As a parent who is going through a divorce, one of the things you’ll need to do is to come up with a quality parenting plan. Your parenting plan should address all the major issues that could come up with your child as they age.
There is one big mistake that parents make when it comes time to come up with a parenting plan. That mistake is not being willing to negotiate or see the other person’s side. Raising your child will likely still be a two-person job, so you must agree to be able to work together and help your child grow up in a safe, healthy environment.
Failing to negotiate is a mistake
With parenting plans, you’ll find that failing to negotiate can make things much harder. It’s reasonable to have your own opinions about custody or what your child can or cannot do when they’re in your home or at the other parent’s house, but you need to be reasonable. The other parent may have their own method of raising a child that doesn’t match yours, but that’s okay. As long as you agree to have good communication and to set up a basic parenting plan that you’re both satisfied with, then you’ll have the base needed to start building a new co-parenting relationship.

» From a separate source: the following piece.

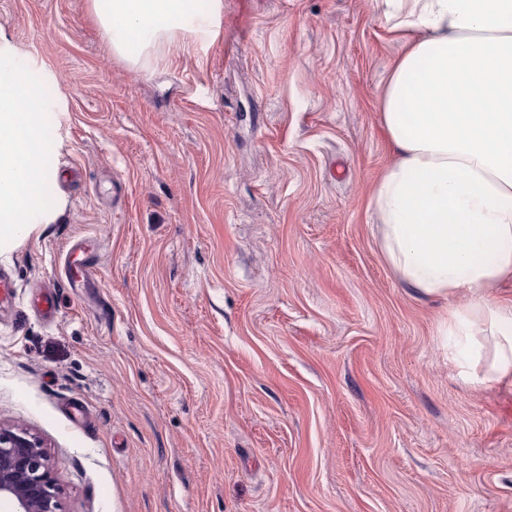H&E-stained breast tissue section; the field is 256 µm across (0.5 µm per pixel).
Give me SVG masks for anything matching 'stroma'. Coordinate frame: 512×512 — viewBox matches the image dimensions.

When people don’t negotiate with each other on parenting arrangements, there tend to be hurt feelings and problems with custody disagreements later on. It’s much better to be flexible, within reason, so that you show that you are willing to work together to learn how to care for your child after divorce. Even though your romantic relationship with the other parent is over, you still need to work together and build a co-parenting relationship that is strong enough to help your child through any challenges that arise.
Don’t let disagreements linger for too long
If you find it’s hard to agree, talk to your attorney about the options you have. There are ways to help you work through disputes, so you can build a plan about which you both agree.